[SUPPLIED RECORDS — start]

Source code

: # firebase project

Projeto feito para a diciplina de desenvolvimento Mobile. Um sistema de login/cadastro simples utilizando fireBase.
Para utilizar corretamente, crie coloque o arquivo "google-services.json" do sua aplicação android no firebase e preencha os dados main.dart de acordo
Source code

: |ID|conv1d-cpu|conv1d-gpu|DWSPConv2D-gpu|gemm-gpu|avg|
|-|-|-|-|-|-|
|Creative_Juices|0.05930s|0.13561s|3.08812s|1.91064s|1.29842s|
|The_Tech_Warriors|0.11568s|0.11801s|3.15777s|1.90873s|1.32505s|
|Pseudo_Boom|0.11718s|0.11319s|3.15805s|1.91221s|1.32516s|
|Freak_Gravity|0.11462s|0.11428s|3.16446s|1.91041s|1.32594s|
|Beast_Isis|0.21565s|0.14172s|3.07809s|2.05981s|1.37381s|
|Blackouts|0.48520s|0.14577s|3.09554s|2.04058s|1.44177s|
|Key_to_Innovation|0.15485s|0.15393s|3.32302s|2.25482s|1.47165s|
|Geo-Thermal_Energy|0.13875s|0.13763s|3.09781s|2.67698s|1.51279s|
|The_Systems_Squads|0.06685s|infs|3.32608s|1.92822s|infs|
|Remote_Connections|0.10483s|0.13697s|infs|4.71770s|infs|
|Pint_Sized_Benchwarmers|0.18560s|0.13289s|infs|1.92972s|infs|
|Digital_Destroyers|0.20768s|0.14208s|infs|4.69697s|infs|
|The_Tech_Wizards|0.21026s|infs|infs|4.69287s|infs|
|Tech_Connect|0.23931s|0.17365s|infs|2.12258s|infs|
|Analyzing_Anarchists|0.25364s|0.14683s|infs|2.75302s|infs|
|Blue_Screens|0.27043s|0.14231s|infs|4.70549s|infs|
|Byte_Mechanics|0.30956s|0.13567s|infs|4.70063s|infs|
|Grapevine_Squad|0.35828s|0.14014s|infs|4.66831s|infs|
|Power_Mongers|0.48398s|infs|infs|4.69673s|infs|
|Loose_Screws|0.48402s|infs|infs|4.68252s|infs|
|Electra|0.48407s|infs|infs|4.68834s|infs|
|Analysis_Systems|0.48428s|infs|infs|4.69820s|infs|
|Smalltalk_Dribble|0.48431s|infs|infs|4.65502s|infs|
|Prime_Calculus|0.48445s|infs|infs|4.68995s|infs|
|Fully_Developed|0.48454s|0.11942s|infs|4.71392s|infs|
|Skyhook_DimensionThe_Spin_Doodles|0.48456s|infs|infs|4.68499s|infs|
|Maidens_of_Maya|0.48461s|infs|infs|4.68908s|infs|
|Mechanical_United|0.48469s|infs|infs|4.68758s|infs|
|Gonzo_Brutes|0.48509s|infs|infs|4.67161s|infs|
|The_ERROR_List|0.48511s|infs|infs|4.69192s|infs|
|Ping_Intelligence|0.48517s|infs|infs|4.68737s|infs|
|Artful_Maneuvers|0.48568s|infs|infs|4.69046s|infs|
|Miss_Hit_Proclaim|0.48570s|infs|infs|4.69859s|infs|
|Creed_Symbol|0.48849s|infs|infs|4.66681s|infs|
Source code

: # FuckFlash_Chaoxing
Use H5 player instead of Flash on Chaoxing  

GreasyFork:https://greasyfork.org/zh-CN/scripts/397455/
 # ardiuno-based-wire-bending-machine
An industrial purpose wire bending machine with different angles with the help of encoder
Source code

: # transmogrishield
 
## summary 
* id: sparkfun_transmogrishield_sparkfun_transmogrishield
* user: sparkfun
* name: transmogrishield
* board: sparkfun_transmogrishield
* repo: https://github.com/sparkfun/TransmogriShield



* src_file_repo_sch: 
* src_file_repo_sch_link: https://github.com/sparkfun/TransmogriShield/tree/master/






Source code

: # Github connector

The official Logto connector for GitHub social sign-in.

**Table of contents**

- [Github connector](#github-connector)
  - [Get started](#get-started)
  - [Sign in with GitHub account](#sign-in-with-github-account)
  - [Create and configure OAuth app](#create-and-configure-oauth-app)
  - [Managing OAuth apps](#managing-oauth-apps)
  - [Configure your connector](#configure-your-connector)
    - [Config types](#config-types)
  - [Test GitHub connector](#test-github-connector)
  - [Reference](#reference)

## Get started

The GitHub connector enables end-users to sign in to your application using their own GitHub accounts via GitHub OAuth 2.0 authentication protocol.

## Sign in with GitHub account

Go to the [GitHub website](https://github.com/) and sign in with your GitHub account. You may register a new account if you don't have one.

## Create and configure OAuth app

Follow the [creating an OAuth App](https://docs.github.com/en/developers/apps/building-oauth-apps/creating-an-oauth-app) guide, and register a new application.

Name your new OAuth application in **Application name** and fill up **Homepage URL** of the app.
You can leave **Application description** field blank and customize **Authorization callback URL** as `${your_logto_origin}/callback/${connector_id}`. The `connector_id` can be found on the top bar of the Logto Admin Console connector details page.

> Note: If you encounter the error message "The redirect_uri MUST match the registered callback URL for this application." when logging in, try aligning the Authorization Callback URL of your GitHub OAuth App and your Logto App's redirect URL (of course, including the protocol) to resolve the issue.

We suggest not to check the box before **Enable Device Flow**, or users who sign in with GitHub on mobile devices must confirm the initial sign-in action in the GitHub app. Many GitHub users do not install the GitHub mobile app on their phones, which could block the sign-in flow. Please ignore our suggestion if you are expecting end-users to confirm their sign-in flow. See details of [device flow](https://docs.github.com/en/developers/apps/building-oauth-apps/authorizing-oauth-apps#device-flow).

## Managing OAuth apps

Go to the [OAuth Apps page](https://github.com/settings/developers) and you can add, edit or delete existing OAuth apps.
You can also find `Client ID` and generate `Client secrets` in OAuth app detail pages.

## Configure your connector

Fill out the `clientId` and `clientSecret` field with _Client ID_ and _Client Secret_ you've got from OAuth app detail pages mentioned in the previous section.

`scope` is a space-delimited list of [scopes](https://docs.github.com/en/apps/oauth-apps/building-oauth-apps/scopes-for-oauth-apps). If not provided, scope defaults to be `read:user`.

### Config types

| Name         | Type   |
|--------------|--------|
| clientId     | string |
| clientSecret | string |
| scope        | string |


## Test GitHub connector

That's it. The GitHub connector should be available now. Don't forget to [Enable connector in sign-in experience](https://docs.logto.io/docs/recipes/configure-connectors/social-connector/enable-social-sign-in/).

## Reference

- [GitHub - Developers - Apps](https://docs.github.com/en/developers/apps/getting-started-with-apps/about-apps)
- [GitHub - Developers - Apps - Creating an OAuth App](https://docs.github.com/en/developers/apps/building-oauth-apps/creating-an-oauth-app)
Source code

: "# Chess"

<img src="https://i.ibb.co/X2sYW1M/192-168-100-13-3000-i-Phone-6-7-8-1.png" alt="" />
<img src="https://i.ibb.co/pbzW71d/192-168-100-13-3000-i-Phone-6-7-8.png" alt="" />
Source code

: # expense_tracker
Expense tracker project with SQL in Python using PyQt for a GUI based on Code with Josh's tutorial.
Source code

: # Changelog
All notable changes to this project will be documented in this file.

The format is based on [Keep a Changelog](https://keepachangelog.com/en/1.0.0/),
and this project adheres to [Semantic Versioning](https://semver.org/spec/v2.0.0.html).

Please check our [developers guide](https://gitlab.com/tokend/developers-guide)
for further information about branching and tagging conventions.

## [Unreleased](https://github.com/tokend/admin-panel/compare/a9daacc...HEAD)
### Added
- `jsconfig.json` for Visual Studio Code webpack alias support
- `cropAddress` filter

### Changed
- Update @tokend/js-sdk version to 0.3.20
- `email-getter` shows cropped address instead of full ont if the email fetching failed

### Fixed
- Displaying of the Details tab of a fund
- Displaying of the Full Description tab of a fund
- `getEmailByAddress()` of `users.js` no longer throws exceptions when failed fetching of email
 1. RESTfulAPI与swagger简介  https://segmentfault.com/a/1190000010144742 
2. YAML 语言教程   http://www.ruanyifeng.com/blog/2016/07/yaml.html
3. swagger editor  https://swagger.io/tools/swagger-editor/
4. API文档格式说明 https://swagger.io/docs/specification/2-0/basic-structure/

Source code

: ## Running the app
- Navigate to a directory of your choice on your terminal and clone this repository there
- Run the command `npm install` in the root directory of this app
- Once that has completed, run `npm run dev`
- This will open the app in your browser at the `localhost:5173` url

[SUPPLIED RECORDS — finish]

• _PROBLEM DETAILS_
Only one number is expected: the count of lines above that contain the string "types".

• _EXERCISE RESPONSE_
2